Run the visual models

  • We ran the visual models with the same parameter settings and steps as in the main models.
## D65
get.d65.vismodel <- function(i){
  
  vs.i <- vismodel(dataset[1:501,], 
                   visual = i, #this need to change according to the visual system
                   bkg = aveleaf$aveleaf, 
                   illum = irradiance.d65[1:501,2], 
                   qcatch = 'fi', 
                   relative = FALSE,
                   vonkries = TRUE)
  return(vs.i)
}
get.evenspace.coldist <- function(i){
  
  con <- coldist(modeldata = i, # put output of vismodel()
                   noise="neural", 
                   achro=FALSE, 
                   n = c(1.14,1,1.26,1.38),
                   weber = 0.12,
                   weber.ref = 4)
  
  return(con)
}

#Contrast calculation
Cbuprest.even.space.d65  <-  get.evenspace.coldist(buprest.even.space.d65)

#VS660
Cbuprest660 <- get.evenspace.coldist(buprest660)

#combine all contrast value in each comparison group

even.vissys_d65 <- list(Cbuprest.even.space.d65, Cbuprest660)
even.fl.vissys <- list("even.fl", "Vis5.fl") 
even.bl.vissys <- list("even.bl", "Vis5.bl")
even.bf.vissys <- list("even.bf", "Vis5.bf") 

### flower vs leaf
allvis.fl_d65.even <- data_frame()
for (i in 1:length(even.vissys_d65)) {
  
  temp.i <- even.vissys_d65[[i]] %>% 
    filter(str_detect(patch1,"flower")) %>% 
    filter(str_detect(patch2,"leaves"))
  
  temp.i$vissys <- strrep(even.fl.vissys[[i]],1)
  
  allvis.fl_d65.even <- temp.i %>% rbind(allvis.fl_d65.even)  
}

### beetle vs leaf
allvis.bl_d65.even <- data_frame()
for (i in 1:length(even.vissys_d65)) {
  
  temp.i <- even.vissys_d65[[i]] %>% 
    filter(str_detect(patch2,"beetle")) %>% 
    filter(str_detect(patch1,"leaves"))
  
  temp.i$vissys <- strrep(even.bl.vissys[[i]],1)
  
  allvis.bl_d65.even <- temp.i %>% rbind(allvis.bl_d65.even)  
}

### beetle vs flower
allvis.bf_d65.even <- data_frame()
for (i in 1:length(even.vissys_d65)) {
  
  temp.i <- even.vissys_d65[[i]] %>% 
    filter(str_detect(patch1,"flower")) %>% 
    filter(str_detect(patch2,"beetle"))
  
  temp.i$vissys <- strrep(even.bf.vissys[[i]],1)
  
  allvis.bf_d65.even <- temp.i %>% rbind(allvis.bf_d65.even)  
}



Contrast tables

system flower.vs.leaf beetle.vs.leaf beetle.vs.flower
evenspace 7.439 6.187 7.684
VS 660 7.553 6.346 7.815



Compare contrasts

  • To compare contrasts between visual systems, We conducted Wald chi-square tests on generalised linear mixed models (GLMM) followed by posthoc tests.

  • In the models, we assigned

    • Independent variable: contrast
    • Dependent variable:
      • Fixed factor: visual system
      • Random factor: sample ID of both targets in the comparison


get.lmer <- function(datlist, compnnumber){
  
  lmer(dS ~ vissys + (1|patch2) + (1|patch1), 
       data = datlist[[compnnumber]], REML = F)
  #REML=F, in order to fit the model using the likelihood ratio test.

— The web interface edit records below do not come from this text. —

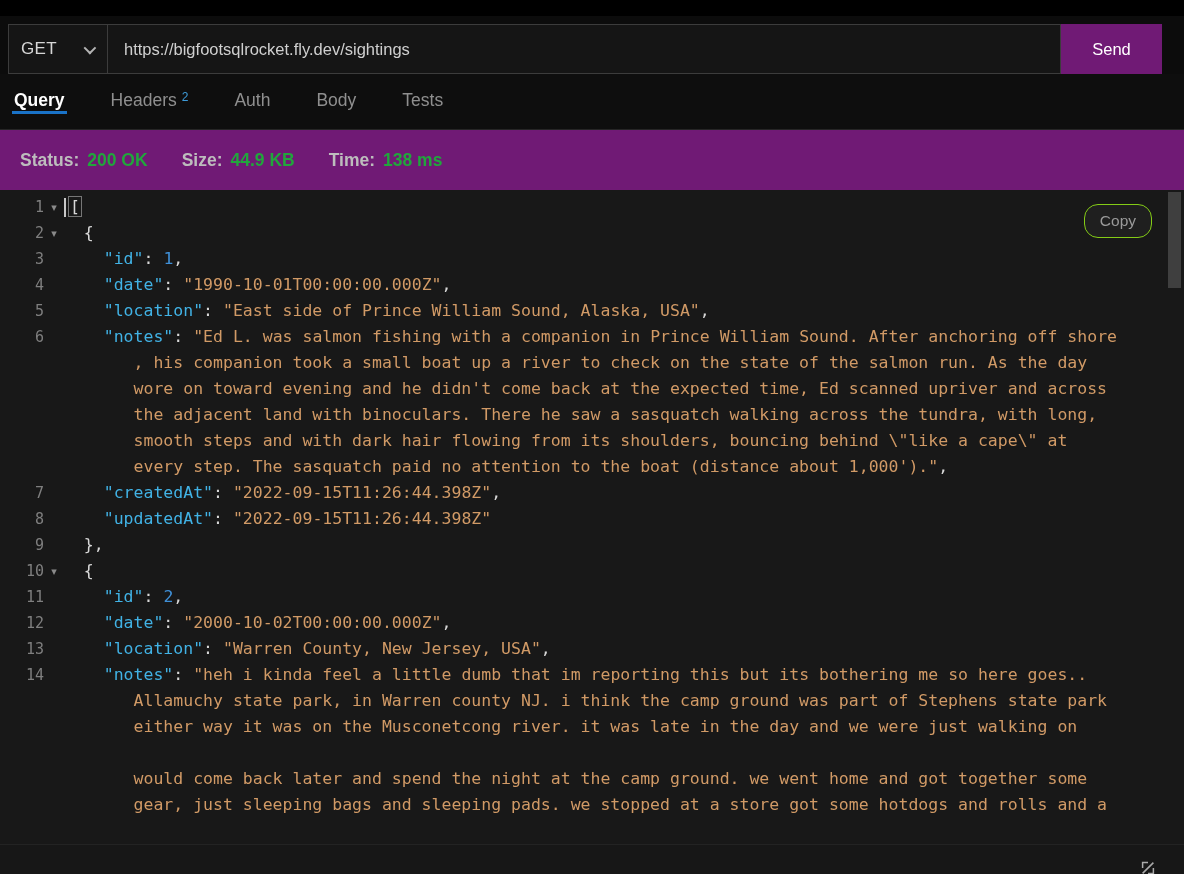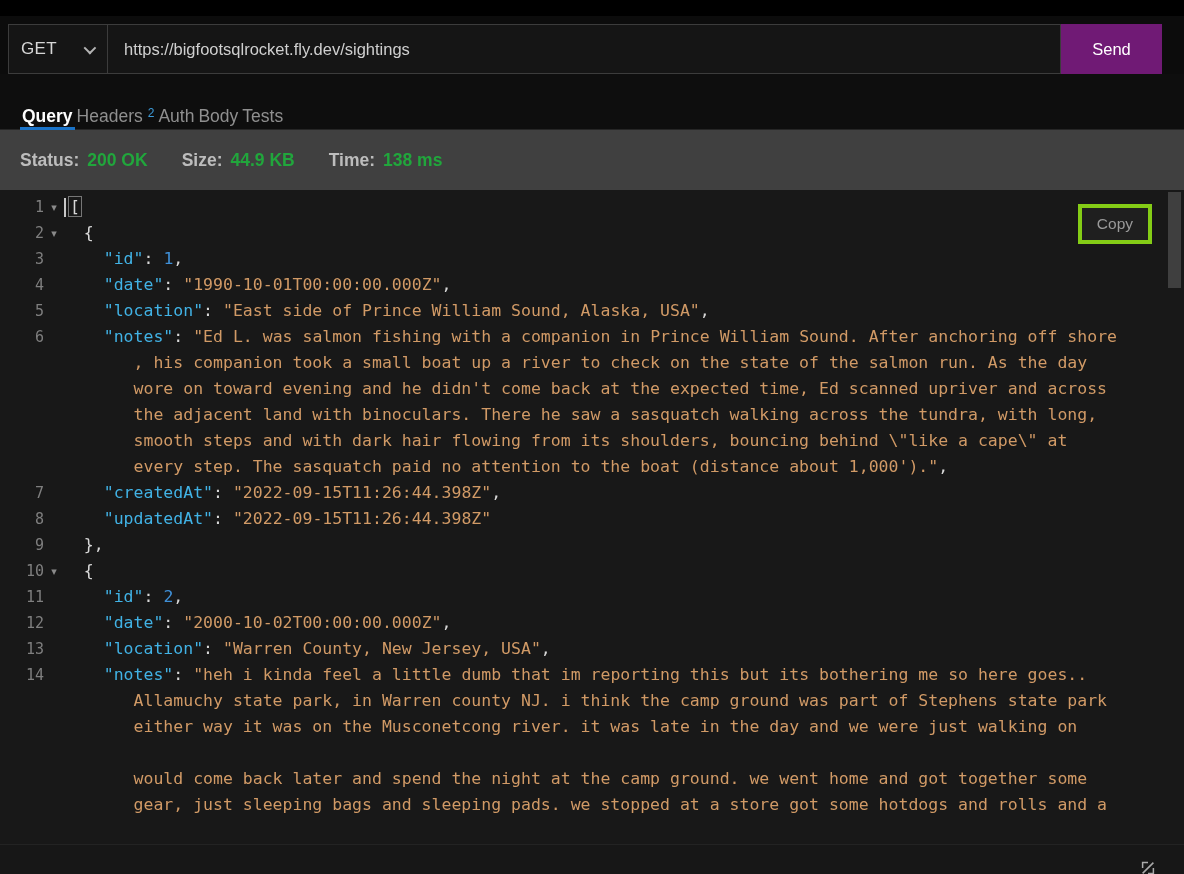--- a/index.html
+++ b/index.html
@@ -27,32 +27,32 @@
     flex:1; background:#151515; border:1px solid #3c3c3c; border-left:none;
     color:#cfcfcf; font-size:16.5px; padding:0 16px; outline:none;
     font-family:"Liberation Sans", sans-serif;
   }
   .send-button {
     width:101px; background:#701a75; border:none; color:#fff;
     font-size:16.5px; cursor:pointer; font-family:"Liberation Sans", sans-serif;
   }
   
   .tabs {
-    display:flex; align-items:flex-end; height:56px; padding-left:20px;
-    border-bottom:1px solid #262626; background:#0e0e0e;
+    display:flex; align-items:center; height:56px; padding-left:12px;
+    border-bottom:1px solid #262626; gap:42px; background:#0e0e0e;
   }
   .tab {
     display:flex; align-items:center; font-size:17.5px; color:#8f8f8f;
     cursor:pointer; border-bottom:3px solid transparent; padding:0 2px; margin-bottom:-1px;
   }
   .tab.active { color:#fff; font-weight:700; border-bottom-color:#1a73c8; }
   .tab sup { color:#3d9bd9; font-size:12px; margin-left:5px; transform:translateY(-4px); }
   
   .status-bar {
-    height:60px; background:#404040; display:flex; align-items:center; padding-left:20px;
+    height:60px; background:#701a75; display:flex; align-items:center; padding-left:20px;
   }
   .status-item { margin-right:34px; font-size:17.5px; font-weight:700; color:#bdbdbd; }
   .status-item .val { color:#21a63c; margin-left:8px; font-weight:700; }
   
   .response-area {
     position:relative; background:#181818; height:654px; padding-top:4px; overflow:hidden;
   }
   .code-row { display:flex; height:26px; line-height:26px; white-space:pre; }
   .ln {
     width:44px; flex:0 0 44px; text-align:right; color:#7f7f7f;
@@ -67,21 +67,21 @@
   }
   .tok-p   { color:#d8d8d8; }
   .tok-k   { color:#41b2e5; }
   .tok-s   { color:#d19a66; }
   .tok-num { color:#3f8fd6; }
   .tok-b   { color:#d8d8d8; border:1px solid #767676; padding:0 1px; }
   .caret   { display:inline-block; width:2px; height:19px; background:#c8c8c8;
              vertical-align:middle; margin-right:2px; }
   .copy-button {
     position:absolute; top:14px; right:32px; background:#1f1f1f;
-    border:4px solid #84cc16; border-radius:0; color:#9a9a9a;
+    border:1px solid #84cc16; border-radius:14px; color:#9a9a9a;
     font-size:15.5px; padding:7px 15px; cursor:pointer;
     font-family:"Liberation Sans", sans-serif;
   }
   .scroll-thumb {
     position:absolute; top:2px; right:3px; width:13px; height:96px; background:#3f3f3f;
     cursor:pointer;
   }
   
   .response-footer {
     height:46px; background:#171717; border-top:1px solid #232323;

Otherwise, the lmer default will fit the model using the REML (REstricted Maximum Likelihood) criterion.
}

get.posthocsum <- function(modelx){
  
  summary(glht(modelx, 
               linfct = mcp(vissys = "Tukey")), 
          test = adjusted("bonferroni"))
}

Flower vs. Leaf

Analysis of Deviance Table (Type II Wald chisquare tests)
  Chisq Df Pr(>Chisq)
vissys 9.796 1 0.001749



Beetle vs. Leaf

Analysis of Deviance Table (Type II Wald chisquare tests)
  Chisq Df Pr(>Chisq)
vissys 16.88 1 3.984e-05



Beetle vs. Flower

Analysis of Deviance Table (Type II Wald chisquare tests)
  Chisq Df Pr(>Chisq)
vissys 5.045 1 0.0247



Summary

For all three comparison groups, VS 660 (unevenly spaced visual system) has significantly higher contrast than the evenly spaced visual system. This indicates that our results were not biased by uneven spacing of spectral sensitivities in our hypothetical visual systems.